I am optimist.  One of my favorite lines is from an old joke.   I don't even remember the whole joke anymore.  Part of it is that two children come home to find their Dad has filled two bedrooms with manure as a present for each of them (I always forget why, I think they were spoiled and he wanted to teach them a lesson).  One child, walks away in disgust.  The other starts digging.  The father asks, "why are you digging?"  The child responds,  "with all this *&;%#,  there must be a pony in here somewhere."

So, Ken and I joke about the pony whenever things are tough. I say, "there must be a pony in here somewhere." I am always looking for the pony.   
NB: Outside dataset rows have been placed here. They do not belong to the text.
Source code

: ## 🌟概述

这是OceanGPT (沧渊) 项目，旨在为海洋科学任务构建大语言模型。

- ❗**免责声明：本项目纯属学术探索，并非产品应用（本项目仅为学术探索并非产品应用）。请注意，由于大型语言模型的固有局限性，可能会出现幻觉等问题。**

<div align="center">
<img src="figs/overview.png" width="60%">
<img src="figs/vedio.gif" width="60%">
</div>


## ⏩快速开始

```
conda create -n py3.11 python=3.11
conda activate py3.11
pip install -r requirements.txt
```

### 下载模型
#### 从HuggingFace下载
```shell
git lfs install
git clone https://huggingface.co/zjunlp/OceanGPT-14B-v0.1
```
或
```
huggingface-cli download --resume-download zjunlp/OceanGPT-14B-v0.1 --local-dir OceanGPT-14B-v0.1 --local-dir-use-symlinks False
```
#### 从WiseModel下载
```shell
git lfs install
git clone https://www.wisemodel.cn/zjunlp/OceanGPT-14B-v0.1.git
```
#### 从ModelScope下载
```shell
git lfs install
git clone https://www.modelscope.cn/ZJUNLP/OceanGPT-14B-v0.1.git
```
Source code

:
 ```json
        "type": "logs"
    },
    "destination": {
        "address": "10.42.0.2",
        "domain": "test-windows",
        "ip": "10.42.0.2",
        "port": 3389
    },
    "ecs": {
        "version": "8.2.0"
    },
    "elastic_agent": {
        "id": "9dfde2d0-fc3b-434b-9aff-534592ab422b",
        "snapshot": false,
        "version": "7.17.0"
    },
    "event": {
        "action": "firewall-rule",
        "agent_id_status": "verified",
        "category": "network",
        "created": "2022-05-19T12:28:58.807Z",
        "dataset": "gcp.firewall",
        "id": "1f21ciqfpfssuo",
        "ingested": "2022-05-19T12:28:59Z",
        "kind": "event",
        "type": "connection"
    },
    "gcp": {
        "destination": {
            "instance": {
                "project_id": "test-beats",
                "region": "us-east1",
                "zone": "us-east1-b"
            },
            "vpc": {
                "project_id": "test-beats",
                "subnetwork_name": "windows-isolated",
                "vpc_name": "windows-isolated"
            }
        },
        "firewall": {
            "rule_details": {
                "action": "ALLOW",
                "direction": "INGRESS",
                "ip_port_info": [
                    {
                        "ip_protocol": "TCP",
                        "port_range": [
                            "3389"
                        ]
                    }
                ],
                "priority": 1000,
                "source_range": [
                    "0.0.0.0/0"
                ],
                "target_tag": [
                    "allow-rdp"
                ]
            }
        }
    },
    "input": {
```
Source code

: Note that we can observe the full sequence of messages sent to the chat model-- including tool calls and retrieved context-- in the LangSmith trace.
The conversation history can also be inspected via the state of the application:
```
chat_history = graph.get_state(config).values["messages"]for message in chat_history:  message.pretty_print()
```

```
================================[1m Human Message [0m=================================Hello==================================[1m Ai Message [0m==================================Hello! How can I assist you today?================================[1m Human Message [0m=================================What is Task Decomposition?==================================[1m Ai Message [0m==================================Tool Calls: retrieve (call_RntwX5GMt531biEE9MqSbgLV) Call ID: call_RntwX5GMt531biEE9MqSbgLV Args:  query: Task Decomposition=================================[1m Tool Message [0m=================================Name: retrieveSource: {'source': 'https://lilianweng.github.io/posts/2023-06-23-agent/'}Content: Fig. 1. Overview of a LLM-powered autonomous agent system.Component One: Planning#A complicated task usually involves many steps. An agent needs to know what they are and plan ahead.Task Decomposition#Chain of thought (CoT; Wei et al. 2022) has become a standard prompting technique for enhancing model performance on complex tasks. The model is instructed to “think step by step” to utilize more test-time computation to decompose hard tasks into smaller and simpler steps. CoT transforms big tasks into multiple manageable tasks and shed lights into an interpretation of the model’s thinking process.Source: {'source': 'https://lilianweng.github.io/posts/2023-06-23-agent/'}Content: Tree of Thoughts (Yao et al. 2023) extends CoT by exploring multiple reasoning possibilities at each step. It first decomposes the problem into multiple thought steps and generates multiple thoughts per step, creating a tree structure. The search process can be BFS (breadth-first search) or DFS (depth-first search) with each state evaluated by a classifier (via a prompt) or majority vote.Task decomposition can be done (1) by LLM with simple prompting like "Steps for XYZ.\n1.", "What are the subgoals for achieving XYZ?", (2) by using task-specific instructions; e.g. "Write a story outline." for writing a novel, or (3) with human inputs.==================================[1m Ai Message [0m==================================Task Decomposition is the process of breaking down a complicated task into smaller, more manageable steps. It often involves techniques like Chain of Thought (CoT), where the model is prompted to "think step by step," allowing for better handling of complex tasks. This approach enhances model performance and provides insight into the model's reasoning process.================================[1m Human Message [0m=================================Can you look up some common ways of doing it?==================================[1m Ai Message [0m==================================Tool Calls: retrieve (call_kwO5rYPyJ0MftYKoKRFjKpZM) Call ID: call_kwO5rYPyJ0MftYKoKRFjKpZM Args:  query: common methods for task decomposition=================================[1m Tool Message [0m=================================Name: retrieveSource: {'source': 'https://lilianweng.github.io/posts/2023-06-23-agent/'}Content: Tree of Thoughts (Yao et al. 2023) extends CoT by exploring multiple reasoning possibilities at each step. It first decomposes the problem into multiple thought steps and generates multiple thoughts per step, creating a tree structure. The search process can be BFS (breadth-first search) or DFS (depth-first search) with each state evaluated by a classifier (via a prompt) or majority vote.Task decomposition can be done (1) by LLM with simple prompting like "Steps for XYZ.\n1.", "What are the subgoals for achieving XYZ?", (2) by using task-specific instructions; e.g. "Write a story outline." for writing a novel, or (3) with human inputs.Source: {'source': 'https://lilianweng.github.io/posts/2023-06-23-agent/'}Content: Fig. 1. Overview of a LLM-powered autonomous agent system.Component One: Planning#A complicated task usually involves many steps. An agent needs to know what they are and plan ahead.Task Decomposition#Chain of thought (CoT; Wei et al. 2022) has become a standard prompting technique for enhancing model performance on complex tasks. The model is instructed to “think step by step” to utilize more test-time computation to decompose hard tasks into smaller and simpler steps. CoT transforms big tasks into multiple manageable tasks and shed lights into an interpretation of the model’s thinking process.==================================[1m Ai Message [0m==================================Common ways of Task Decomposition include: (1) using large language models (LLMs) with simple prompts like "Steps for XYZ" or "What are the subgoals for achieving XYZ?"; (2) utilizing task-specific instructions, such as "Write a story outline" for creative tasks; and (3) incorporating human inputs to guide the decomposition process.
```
I have had a rough few days.  I am tired, tired enough that my son asked me if I was on pain killers this morning or if I was just spacey.  No pain killers yet today; just lack of sleep.   Only three hours last night.   That is not enough even for me. The side effects have been worse than I expected.  Lots of bone pain, body aches, upset stomach.  Worse than the worst flu I have ever had.  I have no energy and am feeling sorry for myself.

Sorry, don't mean to scare anyone.  I think other people don't have this many issues.   I hope anyway.   The nurses have been great.  They have changed my medications twice the last couple days to try and find what will work best.  The next time will be easier they say because we will start with the right combination.  They also think my body will adjust and get used to this. I asked why this many symptoms this early?  They originally told me the side effects wouldn't kick in until around 7 days.  Bone pain is different and happens within a day or two.  I think they forget to mention that one.  I asked, "what symptoms are next?"  And one nurse responded, "hopefully nothing." 

I sat this morning and wondered if she was blatantly lying but I am thinking the pony must be visiting her house.

I will do yoga today and stretch, as soon as my stomach settles down.  That will help.  then I will sleep as much as I can with the help of a pain killer, if I need it.

1 comment:

  1. Hey girl,

    This is an unbelievable account. What a trooper you are: So brutally honest, and such a great writer! I have been off the ATSI list, so just heard about your "fight" last week. (Ashley, my call center manager, monitors the list and sends me weekly summaries) Anyway, you are the 3rd friend diagnosed with breast cancer in 3 months. This darn disease is everywhere, and I am so sorry you have to go through this!
    We missed you last week at the owners forum. I am sure Randy told you; Tyler's presentation on Day 1 was pretty lame, but Patrick Heath was fantastic! I am working with renewed energy on my one page strategic plan, this time I am sticking to it.
    Ok girl, please know I'm pulling for you, take good care of you!